I tell them about NNN Agreements and how they can help prevent potential manufacturers from replicating their product. And I tell them about how important it is that they have an OEM Agreement with their Chinese manufacture

Then I tell them how if they do nothing else, they should immediately register their trademarks in China. This one usually surprises them and they often think I have misunderstood what they are planning for China. They at first do not understand why I am emphasizing the need for their filing a trademark in China when they have no plans to sell their product in China. I then explain the following to them:

China is a first to file country, which means that, with very few exceptions, whoever files for a particular trademark in a particular category gets it. So if the name of your company is XYZ and you make shoes and you have been manufacturing your shoes in China for the last three years and someone registers the XYZ trademark for shoes, that other company gets the trademark. And then, armed with the trademark, that company has every right to stop your XYZ shoes from leaving China because they violate its trademark.

Then they understand.

A recent CNN Article, Brand wars: Battling China’s trademark “squatters” does a really good job of emphasizing with examples why registering your trademark is so important in China. The article talks about how there are companies and individuals who register in China the trademarks for rising brands (or logos) outside China:

Savvy to China’s complex trademark laws, these individuals target valuable foreign brands and register them as trademarks in China.
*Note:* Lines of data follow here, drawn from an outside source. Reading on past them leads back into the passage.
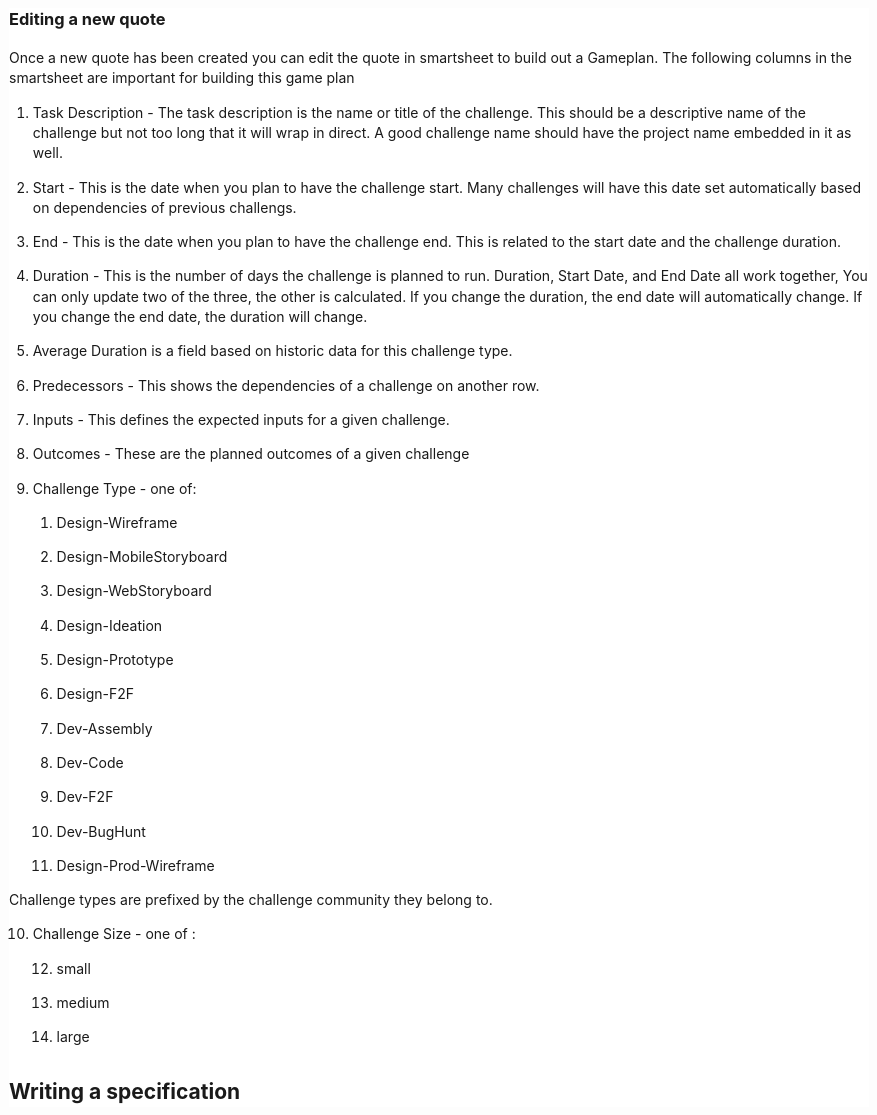 ### Editing a new quote

Once a new quote has been created you can edit the quote in smartsheet to build out a Gameplan. The following columns in the smartsheet are important for building this game plan

1. Task Description - The task description is the name or title of the challenge. This should be a descriptive name of the challenge but not too long that it will wrap in direct. A good challenge name should have the project name embedded in it as well.

2. Start - This is the date when you plan to have the challenge start. Many challenges will have this date set automatically based on dependencies of previous challengs.

3. End - This is the date when you plan to have the challenge end. This is related to the start date and the challenge duration.

4. Duration - This is the number of days the challenge is planned to run. Duration, Start Date, and End Date all work together, You can only update two of the three, the other is calculated. If you change the duration, the end date will automatically change. If you change the end date, the duration will change.

5. Average Duration is a field based on historic data for this challenge type.

6. Predecessors - This shows the dependencies of a challenge on another row.

7. Inputs - This defines the expected inputs for a given challenge.

8. Outcomes - These are the planned outcomes of a given challenge

9. Challenge Type - one of:

    1. Design-Wireframe

    2. Design-MobileStoryboard

    3. Design-WebStoryboard

    4. Design-Ideation

    5. Design-Prototype

    6. Design-F2F

    7. Dev-Assembly

    8. Dev-Code

    9. Dev-F2F

    10. Dev-BugHunt

    11. Design-Prod-Wireframe

Challenge types are prefixed by the challenge community they belong to.

10. Challenge Size - one of :

    12. small

    13. medium

    14. large

## Writing a specification
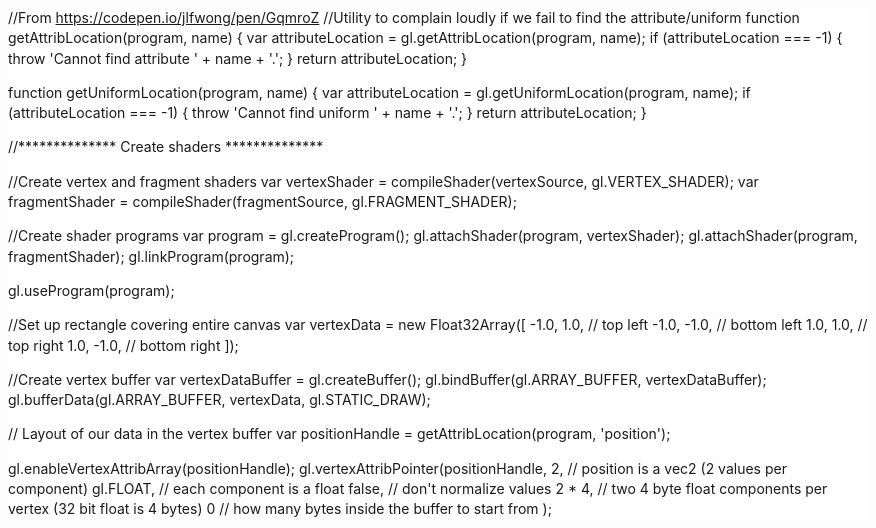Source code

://From https://codepen.io/jlfwong/pen/GqmroZ
//Utility to complain loudly if we fail to find the attribute/uniform
function getAttribLocation(program, name) {
  var attributeLocation = gl.getAttribLocation(program, name);
  if (attributeLocation === -1) {
  	throw 'Cannot find attribute ' + name + '.';
  }
  return attributeLocation;
}

function getUniformLocation(program, name) {
  var attributeLocation = gl.getUniformLocation(program, name);
  if (attributeLocation === -1) {
  	throw 'Cannot find uniform ' + name + '.';
  }
  return attributeLocation;
}

//************** Create shaders **************

//Create vertex and fragment shaders
var vertexShader = compileShader(vertexSource, gl.VERTEX_SHADER);
var fragmentShader = compileShader(fragmentSource, gl.FRAGMENT_SHADER);

//Create shader programs
var program = gl.createProgram();
gl.attachShader(program, vertexShader);
gl.attachShader(program, fragmentShader);
gl.linkProgram(program);

gl.useProgram(program);

//Set up rectangle covering entire canvas 
var vertexData = new Float32Array([
  -1.0,  1.0, 	// top left
  -1.0, -1.0, 	// bottom left
   1.0,  1.0, 	// top right
   1.0, -1.0, 	// bottom right
]);

//Create vertex buffer
var vertexDataBuffer = gl.createBuffer();
gl.bindBuffer(gl.ARRAY_BUFFER, vertexDataBuffer);
gl.bufferData(gl.ARRAY_BUFFER, vertexData, gl.STATIC_DRAW);

// Layout of our data in the vertex buffer
var positionHandle = getAttribLocation(program, 'position');

gl.enableVertexAttribArray(positionHandle);
gl.vertexAttribPointer(positionHandle,
  2, 				// position is a vec2 (2 values per component)
  gl.FLOAT, // each component is a float
  false, 		// don't normalize values
  2 * 4, 		// two 4 byte float components per vertex (32 bit float is 4 bytes)
  0 				// how many bytes inside the buffer to start from
  );
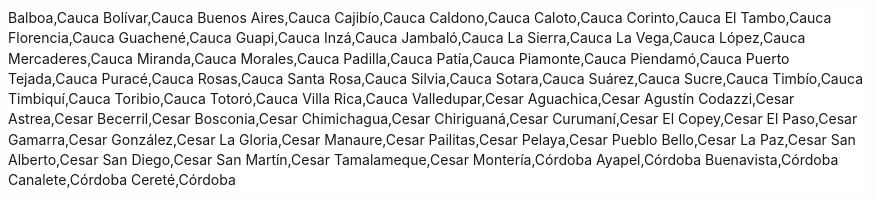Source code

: Balboa,Cauca
Bolívar,Cauca
Buenos Aires,Cauca
Cajibío,Cauca
Caldono,Cauca
Caloto,Cauca
Corinto,Cauca
El Tambo,Cauca
Florencia,Cauca
Guachené,Cauca
Guapi,Cauca
Inzá,Cauca
Jambaló,Cauca
La Sierra,Cauca
La Vega,Cauca
López,Cauca
Mercaderes,Cauca
Miranda,Cauca
Morales,Cauca
Padilla,Cauca
Patía,Cauca
Piamonte,Cauca
Piendamó,Cauca
Puerto Tejada,Cauca
Puracé,Cauca
Rosas,Cauca
Santa Rosa,Cauca
Silvia,Cauca
Sotara,Cauca
Suárez,Cauca
Sucre,Cauca
Timbío,Cauca
Timbiquí,Cauca
Toribio,Cauca
Totoró,Cauca
Villa Rica,Cauca
Valledupar,Cesar
Aguachica,Cesar
Agustín Codazzi,Cesar
Astrea,Cesar
Becerril,Cesar
Bosconia,Cesar
Chimichagua,Cesar
Chiriguaná,Cesar
Curumaní,Cesar
El Copey,Cesar
El Paso,Cesar
Gamarra,Cesar
González,Cesar
La Gloria,Cesar
Manaure,Cesar
Pailitas,Cesar
Pelaya,Cesar
Pueblo Bello,Cesar
La Paz,Cesar
San Alberto,Cesar
San Diego,Cesar
San Martín,Cesar
Tamalameque,Cesar
Montería,Córdoba
Ayapel,Córdoba
Buenavista,Córdoba
Canalete,Córdoba
Cereté,Córdoba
When international companies want to launch their products on the Chinese market, they’re often left with little choice but to cough up huge sums to buy back the trademark, rebrand their product or fight for the right to use the brand through lengthy legal battles.

The article talks of how Penfolds, an Australian winery, “is currently at the center of a legal dispute over the use of its own name in China” after “a notorious squatter” registered Penfolds’ Chinese name, “Ben Fu — a transliteration that means ‘chasing prosperity.'”

The article goes on to discuss similar issues companies like Tesla, Pfizer, and Castel Frères have had with China trademark squatters and then nicely outlines what foreign companies can do to avoid such problems, including first and foremost “immediately” figuring out what trademarks should be protected in China and then securing that protection through registration.